Le scene in cui si colloca la fontana sono rappresentazioni relative alle acque che provengono dal sottosuolo e la donna alla fontana è attinente alla figura della Madonna che, secondo alcune tradizioni, avrebbe ricevuto l’annuncio della maternità mentre attingeva acqua alla fonte. Il vangelo dello pseudo-Tommaso riporta: «Mentre Maria stava presso la fonte a riempire la brocca, le apparve un angelo del Signore e le disse – Beata tu sei o Maria, perché nel tuo ventre hai preparato un’abitazione al Signore».

Il ponte.
Elemento ricorrente è il ponte, simbolo di passaggio da un modo di essere ad un altro. La fede, la conoscenza, la morte stessa, equivalgono ad un transito  da una condizione ad un’altra.

La palma.
Immagine dell’«Albero della Vita», pianta misteriosa che Dio aveva creato nel giardino dell’Eden. Era considerata l’albero della pace, dell’abbondanza e della vittoria, tipica dell’area culturale medio-orientale. Tale simbolismo sarà poi ripreso con l’ingresso di Gesù in Gerusalemme su un tappeto di foglie di palma.

Il mulino.
Raffigurazione del tempo che scorre con il girare delle pale e simbolo del nuovo anno raffigurato come una ruota che riprende a girare, ma anche metafora della morte. La macina schiaccia il grano per produrre farina bianca (il bianco era un antico simbolo di morte, ma anche di purezza e di verginità), ma la stessa farina può assumere una valenza positiva, per il fatto di diventare pane, alimento indispensabile al nutrimento.

Il forno.
Il pane che viene sfornato è un chiaro riferimento a Cristo, definito il Pane della Vita, ma è anche il pane materiale che è stato cotto tra le fiamme, simbolo del fuoco dell’inferno, che sostituisce quello spirituale e sazia il corpo senza nutrire l’anima.

L'osteria.
Luogo ricco di complessi significati che riconduce in primo luogo alla pericolosità del viaggio e della notte. Si riferisce a Maria e Giuseppe che, durante il loro cammino, non trovano alloggio, ma si associa anche il significato rituale del mangiare, riferimento alla vita materiale contrapposta a quella spirituale e, non a caso, l’osteria è posta accanto alla grotta, a simboleggiare  l’eterna lotta tra il bene e il male. È l’incarnazione del peccato e del diavolo che si presenta agli uomini sotto false spoglie. Il diavolo-oste attira gli avventori nell’osteria e lì, tra l’ebbrezza del vino e del cibo, impedisce agli uomini di accorgersi che poco lontano sta nascendo il Figlio di Dio.

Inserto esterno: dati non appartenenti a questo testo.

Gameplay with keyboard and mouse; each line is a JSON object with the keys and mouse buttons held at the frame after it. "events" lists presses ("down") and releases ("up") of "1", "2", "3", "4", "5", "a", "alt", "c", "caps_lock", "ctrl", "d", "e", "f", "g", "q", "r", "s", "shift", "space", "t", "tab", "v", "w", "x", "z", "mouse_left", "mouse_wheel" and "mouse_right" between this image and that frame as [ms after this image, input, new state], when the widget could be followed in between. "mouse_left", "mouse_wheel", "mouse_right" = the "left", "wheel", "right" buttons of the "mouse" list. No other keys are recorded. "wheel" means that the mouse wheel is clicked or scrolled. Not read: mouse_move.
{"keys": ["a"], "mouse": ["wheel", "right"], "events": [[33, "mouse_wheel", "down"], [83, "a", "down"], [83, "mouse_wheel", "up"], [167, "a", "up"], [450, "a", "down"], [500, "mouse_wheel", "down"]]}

Che questo Natale accenda in noi il desiderio di nutrirci di Gesù, di adorarlo, di piegare le ginocchia al grande mistero del suo amore che continua sull’altare per noi.
Vi auguro di vivere questa Festa del Santo Natale nella pace, nella gioia, nella serenità. Il Bambino porti, con le sue braccia aperte, un regalo per voi, il regalo più bello: quello della speranza. Coraggio fratelli e sorelle, non perdetevi d’animo, non lasciatevi cadere le braccia. Coraggio, andate avanti, pieni di fiducia e di speranza, perché Gesù è con noi, si è messo dalla nostra parte.
È Lui la nostra gioia…Gesù!
È Lui la nostra salvezza…Gesù!
E nel nome di Gesù, che è la nostra gioia, che è la nostra salvezza, come gli angeli hanno cantato la notte di Natale, anch’io vi annuncio una grande gioia: «Oggi vi è nato il Salvatore, che è il Cristo Signore!». Possa questo annuncio riempire di gioia e di pace voi, le vostre famiglie, le vostre case e tutte le persone a voi care.
Buon Natale, Santo Natale a tutti voi.
Buon Natale alla mia mamma che mi vuole tanto bene e al mio papà che ora mi sorride dal cielo e mi dice: «Va tutto bene!» e Buon Natale a tutta la mia famiglia che in mille modi mi è sempre vicina a mi aiuta ad andare avanti.
Buon Natale ai diaconi Luciano e Claudio e alle persone che in questa Chiesa credono in me e condividono le cose belle e meno belle di ogni giorno.
Buon Natale alle tante, tantissime persone che in questo luogo soffrono per la perdita di una persona cara: le vostre lacrime siano asciugate dal Bambino Gesù il Dio della Vita.
Un grande Buon Natale ad Alfredo, che sta vivendo mesi di sofferenza e al diacono Claudio che proprio in questi giorni ha perso la sua mamma: Alfredo e Claudio… Dio nasce anche per voi! E per tutti quelli che soffrono!
Buon Natale allora a tutti: incontriamo il Bambino nato a Betlemme, il Verbo eterno che si fa carne in mezzo a noi, nella mangiatoia e nell’Eucaristia.
E sarà veramente Natale! Per me, per voi, per tutti! «Et Verbum caro factum est!».

Sia lodato Gesù Cristo.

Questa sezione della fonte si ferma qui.